L’orientation scolaire est un autre point dur qui génère beaucoup d’insatisfaction chez les élèves, notamment dans ces quartiers. Ainsi, les jeunes des cités sortent trop souvent du système de formation initial sans qualification solide et sans repères citoyens.
Deux éléments nouveaux
Dans ce tableau, deux éléments nouveaux apparaissent par rapport à 2005. Tout d’abord certainement le rôle des réseaux sociaux. Ces derniers ne sont évidemment pas à l’origine des émeutes mais ils les diffusent et les amplifient. Les jeunes les plus virulents, les plus engagés y prennent le pas et entraînent derrière eux, par un effet boule de neige, une masse de jeunes a priori moins actifs. Le fait que les émeutes se soient propagées bien au-delà des zones où elles avaient prospérées en 2005 est sans doute lié au rôle des réseaux sociaux, comme l’aggravation des destructions et des dégradations qu’on constate par rapport à ce qui se passait il y a dix-huit ans.

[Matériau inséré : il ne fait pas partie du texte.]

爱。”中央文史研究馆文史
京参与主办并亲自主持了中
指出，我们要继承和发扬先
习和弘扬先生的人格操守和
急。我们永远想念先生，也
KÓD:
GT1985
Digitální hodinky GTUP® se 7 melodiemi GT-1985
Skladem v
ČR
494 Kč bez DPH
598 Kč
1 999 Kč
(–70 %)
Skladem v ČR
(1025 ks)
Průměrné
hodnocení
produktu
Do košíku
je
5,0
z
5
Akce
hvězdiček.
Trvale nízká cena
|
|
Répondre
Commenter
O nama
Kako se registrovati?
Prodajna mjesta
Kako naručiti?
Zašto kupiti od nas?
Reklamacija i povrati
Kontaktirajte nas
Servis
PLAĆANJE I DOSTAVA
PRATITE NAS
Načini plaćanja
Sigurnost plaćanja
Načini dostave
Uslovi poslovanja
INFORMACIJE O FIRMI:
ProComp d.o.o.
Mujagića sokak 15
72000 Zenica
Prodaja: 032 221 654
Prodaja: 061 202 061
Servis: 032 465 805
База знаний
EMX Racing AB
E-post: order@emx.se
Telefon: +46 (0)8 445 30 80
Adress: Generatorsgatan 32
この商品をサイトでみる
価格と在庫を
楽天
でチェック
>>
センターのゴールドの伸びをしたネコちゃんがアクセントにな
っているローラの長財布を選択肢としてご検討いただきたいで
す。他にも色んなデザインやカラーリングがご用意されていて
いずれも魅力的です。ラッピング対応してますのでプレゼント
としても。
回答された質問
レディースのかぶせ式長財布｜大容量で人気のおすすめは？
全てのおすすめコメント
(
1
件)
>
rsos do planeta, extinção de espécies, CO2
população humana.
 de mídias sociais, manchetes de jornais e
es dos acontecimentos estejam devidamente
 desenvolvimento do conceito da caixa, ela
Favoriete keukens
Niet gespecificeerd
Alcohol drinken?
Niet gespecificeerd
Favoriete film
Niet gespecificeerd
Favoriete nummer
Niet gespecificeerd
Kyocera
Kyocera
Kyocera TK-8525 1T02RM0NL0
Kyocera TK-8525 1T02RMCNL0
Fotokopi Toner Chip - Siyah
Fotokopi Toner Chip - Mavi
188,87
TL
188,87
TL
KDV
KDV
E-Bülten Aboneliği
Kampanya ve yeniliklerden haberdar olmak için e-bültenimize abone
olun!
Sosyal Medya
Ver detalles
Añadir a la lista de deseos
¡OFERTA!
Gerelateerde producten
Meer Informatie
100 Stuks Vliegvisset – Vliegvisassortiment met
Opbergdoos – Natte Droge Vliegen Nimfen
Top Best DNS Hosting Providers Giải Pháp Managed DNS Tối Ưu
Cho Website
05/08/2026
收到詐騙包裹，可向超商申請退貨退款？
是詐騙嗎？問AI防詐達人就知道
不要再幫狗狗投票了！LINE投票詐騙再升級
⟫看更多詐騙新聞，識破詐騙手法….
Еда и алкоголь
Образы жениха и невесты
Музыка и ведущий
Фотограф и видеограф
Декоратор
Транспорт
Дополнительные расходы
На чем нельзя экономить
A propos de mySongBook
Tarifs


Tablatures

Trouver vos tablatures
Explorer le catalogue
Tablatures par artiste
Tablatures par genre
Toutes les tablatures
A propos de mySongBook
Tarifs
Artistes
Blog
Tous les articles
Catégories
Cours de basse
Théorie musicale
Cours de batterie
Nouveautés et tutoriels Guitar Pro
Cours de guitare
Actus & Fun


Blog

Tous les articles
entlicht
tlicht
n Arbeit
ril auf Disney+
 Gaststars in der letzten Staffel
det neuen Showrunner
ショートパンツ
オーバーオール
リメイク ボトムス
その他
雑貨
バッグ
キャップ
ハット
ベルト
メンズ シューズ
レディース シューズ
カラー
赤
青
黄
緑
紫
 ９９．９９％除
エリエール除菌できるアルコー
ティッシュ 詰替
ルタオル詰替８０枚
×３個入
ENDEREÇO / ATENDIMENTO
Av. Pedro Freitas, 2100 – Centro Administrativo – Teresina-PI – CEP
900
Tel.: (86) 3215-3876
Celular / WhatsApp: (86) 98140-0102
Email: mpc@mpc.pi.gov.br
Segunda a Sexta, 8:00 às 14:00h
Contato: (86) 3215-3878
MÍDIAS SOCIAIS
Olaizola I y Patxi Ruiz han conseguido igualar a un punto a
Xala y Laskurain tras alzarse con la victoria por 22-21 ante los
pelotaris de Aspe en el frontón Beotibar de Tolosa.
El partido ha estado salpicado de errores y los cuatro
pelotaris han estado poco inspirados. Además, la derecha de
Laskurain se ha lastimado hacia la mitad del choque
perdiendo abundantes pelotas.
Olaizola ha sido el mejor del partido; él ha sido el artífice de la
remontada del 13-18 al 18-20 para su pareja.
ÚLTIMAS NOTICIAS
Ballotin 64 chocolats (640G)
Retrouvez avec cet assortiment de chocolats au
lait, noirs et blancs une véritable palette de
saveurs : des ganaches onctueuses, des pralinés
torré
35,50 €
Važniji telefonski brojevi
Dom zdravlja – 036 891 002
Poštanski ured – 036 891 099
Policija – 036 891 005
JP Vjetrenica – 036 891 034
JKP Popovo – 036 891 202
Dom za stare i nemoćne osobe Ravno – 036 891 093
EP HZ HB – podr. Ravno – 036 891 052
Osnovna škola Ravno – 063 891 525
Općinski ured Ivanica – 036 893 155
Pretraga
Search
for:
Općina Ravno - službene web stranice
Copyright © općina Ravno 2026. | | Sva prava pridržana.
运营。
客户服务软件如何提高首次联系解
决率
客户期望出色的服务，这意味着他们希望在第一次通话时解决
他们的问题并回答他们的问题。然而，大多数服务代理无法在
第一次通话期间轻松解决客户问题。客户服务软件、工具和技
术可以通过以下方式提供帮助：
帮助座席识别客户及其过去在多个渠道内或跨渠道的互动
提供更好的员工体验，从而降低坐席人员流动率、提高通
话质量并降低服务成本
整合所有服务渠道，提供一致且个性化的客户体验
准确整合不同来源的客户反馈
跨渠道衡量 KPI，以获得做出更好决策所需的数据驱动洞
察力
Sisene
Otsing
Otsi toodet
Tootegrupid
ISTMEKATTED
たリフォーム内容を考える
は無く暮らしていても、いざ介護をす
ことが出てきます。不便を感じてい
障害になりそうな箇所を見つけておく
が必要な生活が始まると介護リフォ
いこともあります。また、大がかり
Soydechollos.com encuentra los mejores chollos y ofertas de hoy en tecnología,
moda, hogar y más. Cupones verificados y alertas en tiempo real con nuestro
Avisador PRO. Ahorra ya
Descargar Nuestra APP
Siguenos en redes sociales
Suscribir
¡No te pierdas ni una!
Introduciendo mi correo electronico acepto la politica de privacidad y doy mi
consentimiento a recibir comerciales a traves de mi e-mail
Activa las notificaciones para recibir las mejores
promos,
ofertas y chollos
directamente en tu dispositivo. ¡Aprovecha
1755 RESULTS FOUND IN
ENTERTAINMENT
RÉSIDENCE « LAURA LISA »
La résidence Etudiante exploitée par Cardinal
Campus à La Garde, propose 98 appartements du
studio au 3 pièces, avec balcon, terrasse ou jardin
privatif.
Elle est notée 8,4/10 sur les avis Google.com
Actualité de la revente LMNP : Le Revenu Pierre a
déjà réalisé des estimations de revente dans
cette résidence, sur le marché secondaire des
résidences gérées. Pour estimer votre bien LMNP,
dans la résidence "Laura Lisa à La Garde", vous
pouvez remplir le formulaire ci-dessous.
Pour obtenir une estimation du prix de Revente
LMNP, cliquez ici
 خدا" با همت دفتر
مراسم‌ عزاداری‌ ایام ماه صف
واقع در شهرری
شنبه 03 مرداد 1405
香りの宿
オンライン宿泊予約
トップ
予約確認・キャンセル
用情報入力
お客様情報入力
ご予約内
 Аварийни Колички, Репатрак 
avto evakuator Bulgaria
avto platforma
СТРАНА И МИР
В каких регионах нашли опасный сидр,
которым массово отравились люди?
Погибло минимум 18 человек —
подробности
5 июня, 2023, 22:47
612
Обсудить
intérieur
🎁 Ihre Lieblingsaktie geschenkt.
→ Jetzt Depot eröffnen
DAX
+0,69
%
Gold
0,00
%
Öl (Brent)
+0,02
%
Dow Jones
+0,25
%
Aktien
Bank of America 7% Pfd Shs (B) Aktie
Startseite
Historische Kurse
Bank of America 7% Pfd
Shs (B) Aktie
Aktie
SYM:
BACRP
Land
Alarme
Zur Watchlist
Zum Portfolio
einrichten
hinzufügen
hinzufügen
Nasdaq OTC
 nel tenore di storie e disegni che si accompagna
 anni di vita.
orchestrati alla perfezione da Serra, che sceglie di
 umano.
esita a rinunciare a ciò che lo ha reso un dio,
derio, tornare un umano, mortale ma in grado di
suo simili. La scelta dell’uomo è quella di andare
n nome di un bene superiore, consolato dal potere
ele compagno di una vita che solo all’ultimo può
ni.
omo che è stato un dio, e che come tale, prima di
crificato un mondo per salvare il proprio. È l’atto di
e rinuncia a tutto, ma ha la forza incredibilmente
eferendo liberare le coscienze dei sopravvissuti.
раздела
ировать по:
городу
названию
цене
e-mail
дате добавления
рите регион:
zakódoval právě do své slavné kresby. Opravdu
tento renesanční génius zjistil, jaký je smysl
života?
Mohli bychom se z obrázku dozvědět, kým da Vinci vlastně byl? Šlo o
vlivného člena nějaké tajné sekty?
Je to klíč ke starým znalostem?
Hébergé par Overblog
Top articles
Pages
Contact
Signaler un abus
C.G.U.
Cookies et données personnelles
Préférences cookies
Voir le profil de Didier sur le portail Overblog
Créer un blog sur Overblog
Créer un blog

Le deuxième élément nouveau est le contexte politique. En 2005, le sentiment dominant était la sidération et il n’y avait pas eu véritablement d’exploitation politique des événements. Le contexte est aujourd’hui évidemment très différent. L’hystérisation du débat politique qui est devenue une constante de cette nouvelle législature s’est naturellement emparée de cet événement. LFI cherche à en tirer un bénéfice politique mais prend des risques en semblant soutenir à demi-mot des violences que les Français dans leur grande majorité condamnent. Le Rassemblent national quant à lui n’a pas besoin de dire grand-chose pour espérer en tirer profit. Quoi qu’il en soit, il paraît peu probable que ces prises de position politiques aient une influence notable sur le déroulé des événements.
Une des caractéristiques de ce mouvement en effet est son caractère apolitique, ou même antipolitique. Dans les émeutes ce sont les symboles des institutions politiques ou des institutions tout court qui sont attaqués. Les émeutiers n’ont pas véritablement de revendications à faire valoir. Ils ne cherchent en aucune façon un relai politique pour les exprimer. C’est bien d’ailleurs la difficulté pour un gouvernement qui chercherait à canaliser le mouvement : à qui s’adresser et que proposer ? Des trois termes constituant le titre du livre d’Hirschman dont je rappelais les deux premiers (exit et loyalty), il manque le troisième, voice, l’interpellation des institutions dans l’objectif d’obtenir une réponse à des revendications. La sortie de crise est de ce fait singulièrement difficile à trouver.